Cable Competition Bill Still Needs Some Work

CourierPostOnline — Thursday, July 27, 2006

While flawed, a bill to increase competition in the cable television market could help New Jersey consumers.

The cable competition bill the Legislature recently sent to Gov. Jon Corzine deserves his support, but not before it's altered.

Corzine should use his conditional veto power to ax the tax increase built into the bill. He also should send the bill back to the Legislature with additional instructions to prevent the bill's biggest immediate benefactor, Verizon, from not offering service to some communities.

Without these changes, some South Jerseyans could end up paying more for cable service — whether they purchase service from the current monopoly, Comcast, Verizon or some newcomer. Yet, there is no guarantee that customers will enjoy lower prices that could come from competition.

The bill approved by the Legislature would let cable providers sell cable service directly to customers. The companies would no longer need to make local franchise deals town by town.

This would make it easier for cable companies to enter New Jersey communities now served by just one cable provider. That would be a welcome change.

New Jerseyans shouldn't have only one company from which to purchase cable television. That's a monopoly, and it's what most South Jerseyans face in the cable market. It's no wonder, then, that many South Jersey residents pay more than $50 a month just for basic cable.

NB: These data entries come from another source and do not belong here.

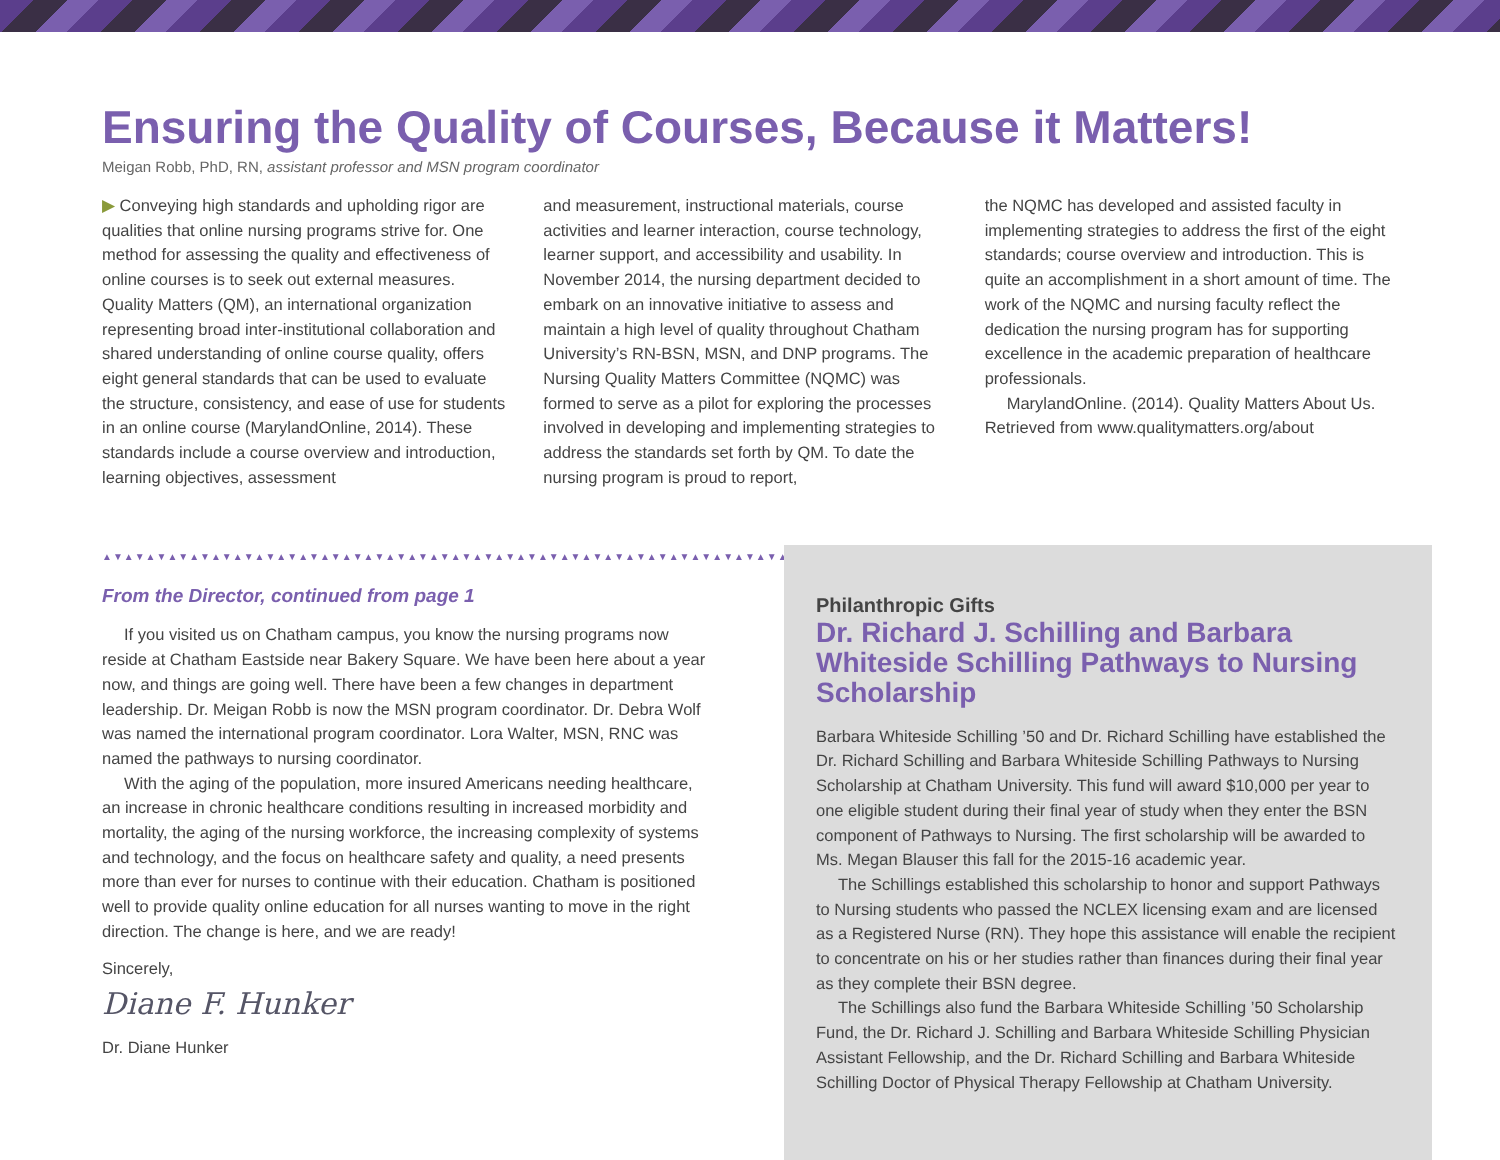Ensuring the Quality of Courses, Because it Matters!
Meigan Robb, PhD, RN, assistant professor and MSN program coordinator
▶ Conveying high standards and upholding rigor are qualities that online nursing programs strive for. One method for assessing the quality and effectiveness of online courses is to seek out external measures. Quality Matters (QM), an international organization representing broad inter-institutional collaboration and shared understanding of online course quality, offers eight general standards that can be used to evaluate the structure, consistency, and ease of use for students in an online course (MarylandOnline, 2014). These standards include a course overview and introduction, learning objectives, assessment
and measurement, instructional materials, course activities and learner interaction, course technology, learner support, and accessibility and usability. In November 2014, the nursing department decided to embark on an innovative initiative to assess and maintain a high level of quality throughout Chatham University’s RN-BSN, MSN, and DNP programs. The Nursing Quality Matters Committee (NQMC) was formed to serve as a pilot for exploring the processes involved in developing and implementing strategies to address the standards set forth by QM. To date the nursing program is proud to report,
the NQMC has developed and assisted faculty in implementing strategies to address the first of the eight standards; course overview and introduction. This is quite an accomplishment in a short amount of time. The work of the NQMC and nursing faculty reflect the dedication the nursing program has for supporting excellence in the academic preparation of healthcare professionals.
MarylandOnline. (2014). Quality Matters About Us. Retrieved from www.qualitymatters.org/about
▲▼▲▼▲▼▲▼▲▼▲▼▲▼▲▼▲▼▲▼▲▼▲▼▲▼▲▼▲▼▲▼▲▼▲▼▲▼▲▼▲▼▲▼▲▼▲▼▲▼▲▼▲▼▲▼▲▼▲▼▲▼▲▼▲▼▲▼▲
From the Director, continued from page 1
If you visited us on Chatham campus, you know the nursing programs now reside at Chatham Eastside near Bakery Square. We have been here about a year now, and things are going well. There have been a few changes in department leadership. Dr. Meigan Robb is now the MSN program coordinator. Dr. Debra Wolf was named the international program coordinator. Lora Walter, MSN, RNC was named the pathways to nursing coordinator.
With the aging of the population, more insured Americans needing healthcare, an increase in chronic healthcare conditions resulting in increased morbidity and mortality, the aging of the nursing workforce, the increasing complexity of systems and technology, and the focus on healthcare safety and quality, a need presents more than ever for nurses to continue with their education. Chatham is positioned well to provide quality online education for all nurses wanting to move in the right direction. The change is here, and we are ready!
Sincerely,
Diane F. Hunker
Dr. Diane Hunker
Philanthropic Gifts
Dr. Richard J. Schilling and Barbara Whiteside Schilling Pathways to Nursing Scholarship
Barbara Whiteside Schilling ’50 and Dr. Richard Schilling have established the Dr. Richard Schilling and Barbara Whiteside Schilling Pathways to Nursing Scholarship at Chatham University. This fund will award $10,000 per year to one eligible student during their final year of study when they enter the BSN component of Pathways to Nursing. The first scholarship will be awarded to Ms. Megan Blauser this fall for the 2015-16 academic year.
The Schillings established this scholarship to honor and support Pathways to Nursing students who passed the NCLEX licensing exam and are licensed as a Registered Nurse (RN). They hope this assistance will enable the recipient to concentrate on his or her studies rather than finances during their final year as they complete their BSN degree.
The Schillings also fund the Barbara Whiteside Schilling ’50 Scholarship Fund, the Dr. Richard J. Schilling and Barbara Whiteside Schilling Physician Assistant Fellowship, and the Dr. Richard Schilling and Barbara Whiteside Schilling Doctor of Physical Therapy Fellowship at Chatham University.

But the spendthrifts in the Legislature apparently think competition will lower bills so much that customers will have extra money on hand. They think that money should go into the pockets of local governments in the form of higher taxes — cable taxes would double from 2 percent to 4 percent.

But aren't New Jerseyans paying enough with the recent hike in the sales tax?

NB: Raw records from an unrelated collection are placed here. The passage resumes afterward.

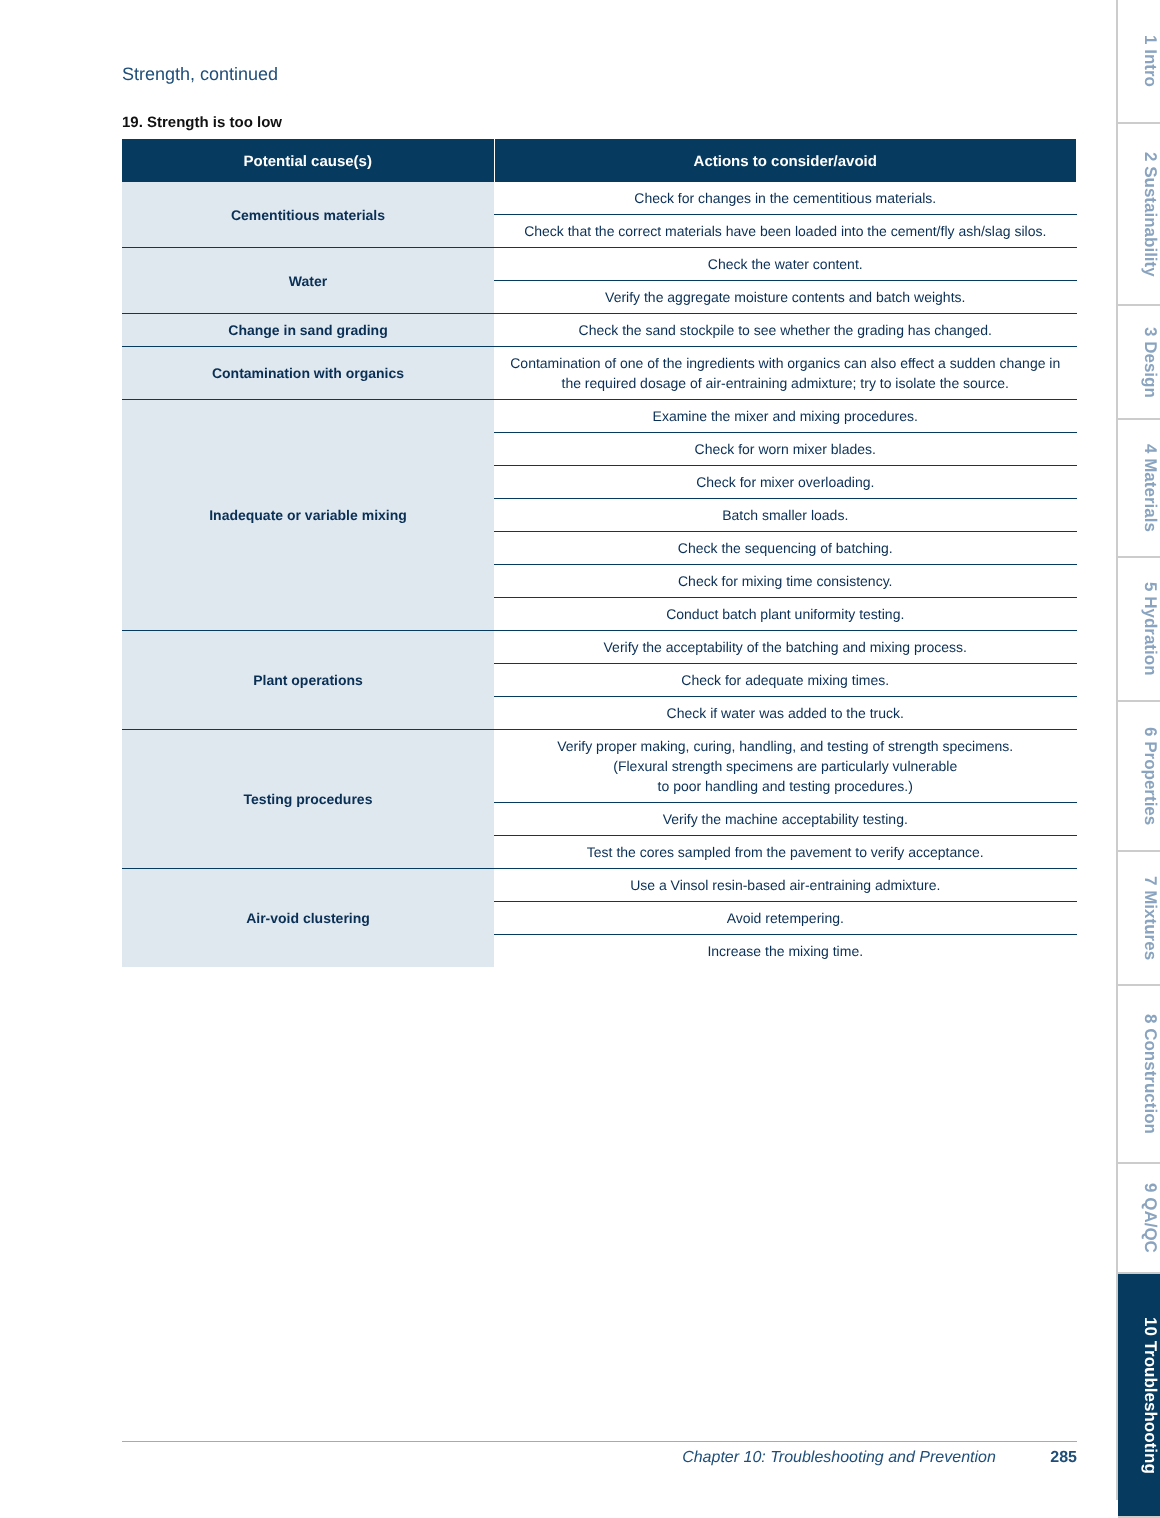Strength, continued
19. Strength is too low
| Potential cause(s) | Actions to consider/avoid |
| --- | --- |
| Cementitious materials | Check for changes in the cementitious materials. |
| | Check that the correct materials have been loaded into the cement/fly ash/slag silos. |
| Water | Check the water content. |
| | Verify the aggregate moisture contents and batch weights. |
| Change in sand grading | Check the sand stockpile to see whether the grading has changed. |
| Contamination with organics | Contamination of one of the ingredients with organics can also effect a sudden change in the required dosage of air-entraining admixture; try to isolate the source. |
| Inadequate or variable mixing | Examine the mixer and mixing procedures. |
| | Check for worn mixer blades. |
| | Check for mixer overloading. |
| | Batch smaller loads. |
| | Check the sequencing of batching. |
| | Check for mixing time consistency. |
| | Conduct batch plant uniformity testing. |
| Plant operations | Verify the acceptability of the batching and mixing process. |
| | Check for adequate mixing times. |
| | Check if water was added to the truck. |
| Testing procedures | Verify proper making, curing, handling, and testing of strength specimens. (Flexural strength specimens are particularly vulnerable to poor handling and testing procedures.) |
| | Verify the machine acceptability testing. |
| | Test the cores sampled from the pavement to verify acceptance. |
| Air-void clustering | Use a Vinsol resin-based air-entraining admixture. |
| | Avoid retempering. |
| | Increase the mixing time. |
Chapter 10: Troubleshooting and Prevention 285
1 Intro
2 Sustainability
3 Design
4 Materials
5 Hydration
6 Properties
7 Mixtures
8 Construction
9 QA/QC
10 Troubleshooting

Corzine should ax this increased fee from the legislation.

State lawmakers are making the same false assumption made by congressional lawmakers in 1996 when they deregulated telecommunications nationwide. As part of that, Congress lifted control over cable rates because it expected competition to keep customer costs reasonable. That competition has been slow in coming. Meanwhile, big cable companies, such as Comcast, dominate the landscape.

More than 90 percent of U.S. households have only one cable company available to them. This lack of competition has resulted in cable service jumping by more than 40 percent since 1996.

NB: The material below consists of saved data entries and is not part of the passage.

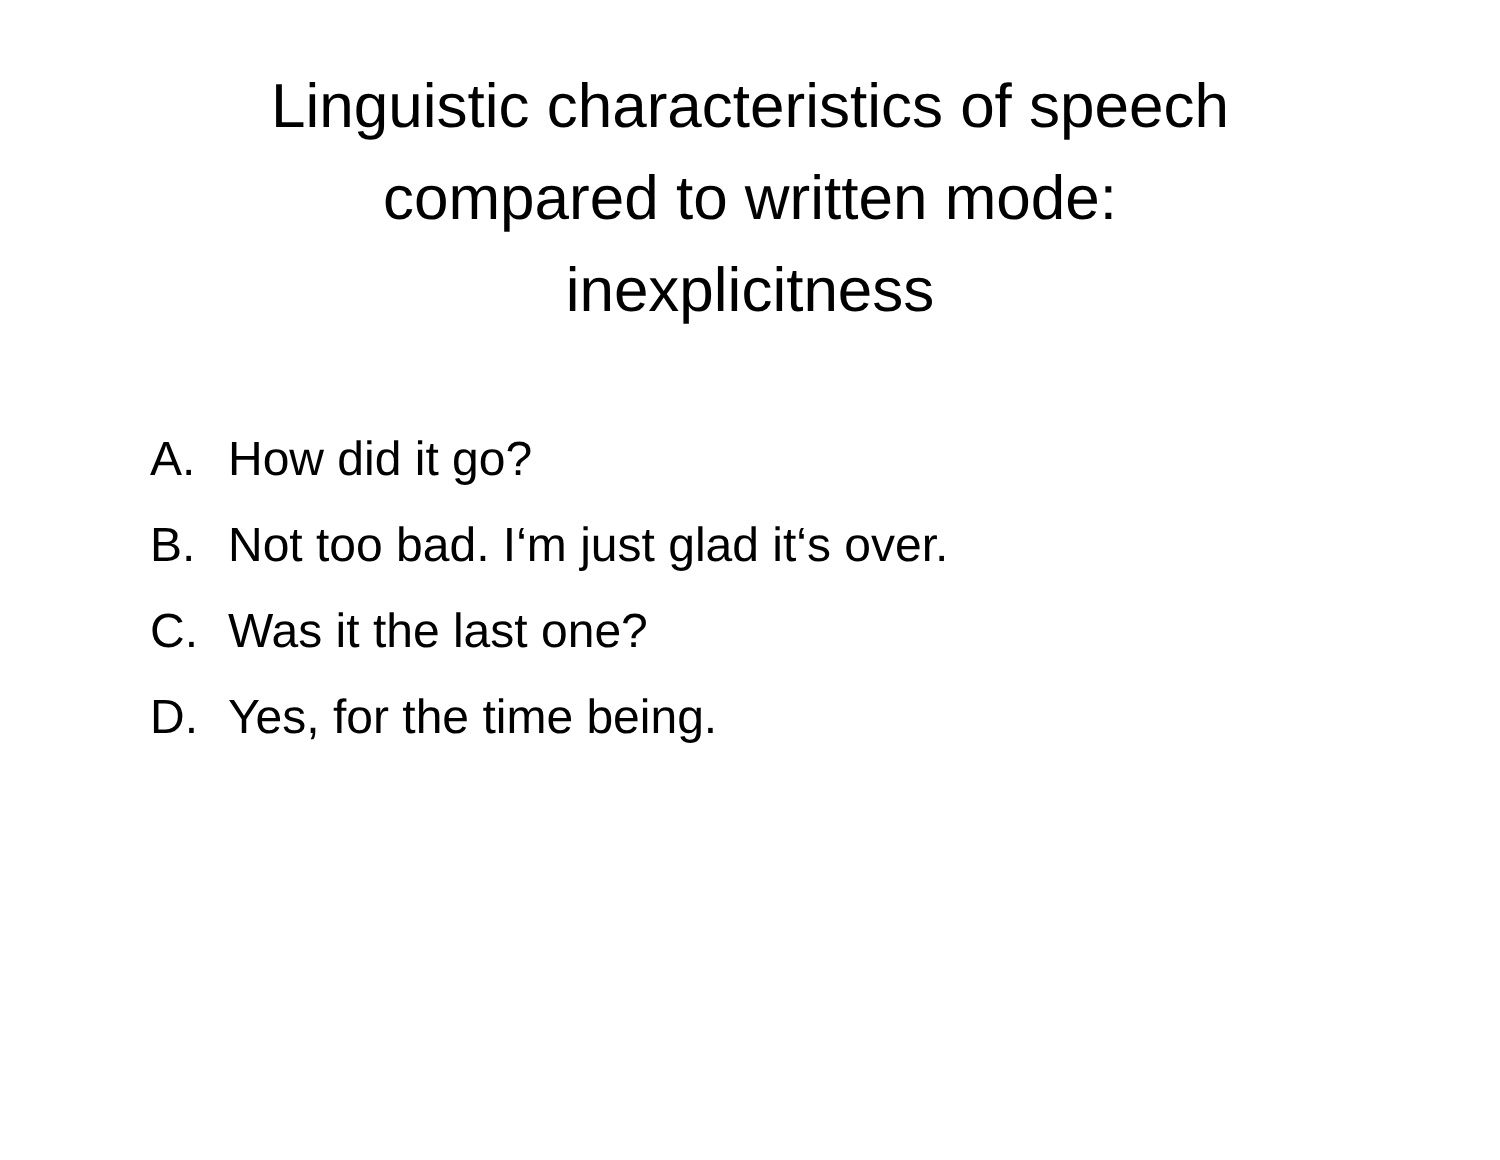Linguistic characteristics of speech
compared to written mode:
inexplicitness
A. How did it go?
B. Not too bad. I‘m just glad it‘s over.
C. Was it the last one?
D. Yes, for the time being.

As written, the legislation doesn't guarantee competition will materialize. Cable companies will be allowed to serve some communities, but not others. With the tax burden as high as it is in New Jersey, residents who benefit from cable competiton should be able to keep money from lowered cable rates in their pockets. The cable tax rate shouldn't be increased with more competiton. And Corzine should insist that competition extend to every New Jersey community.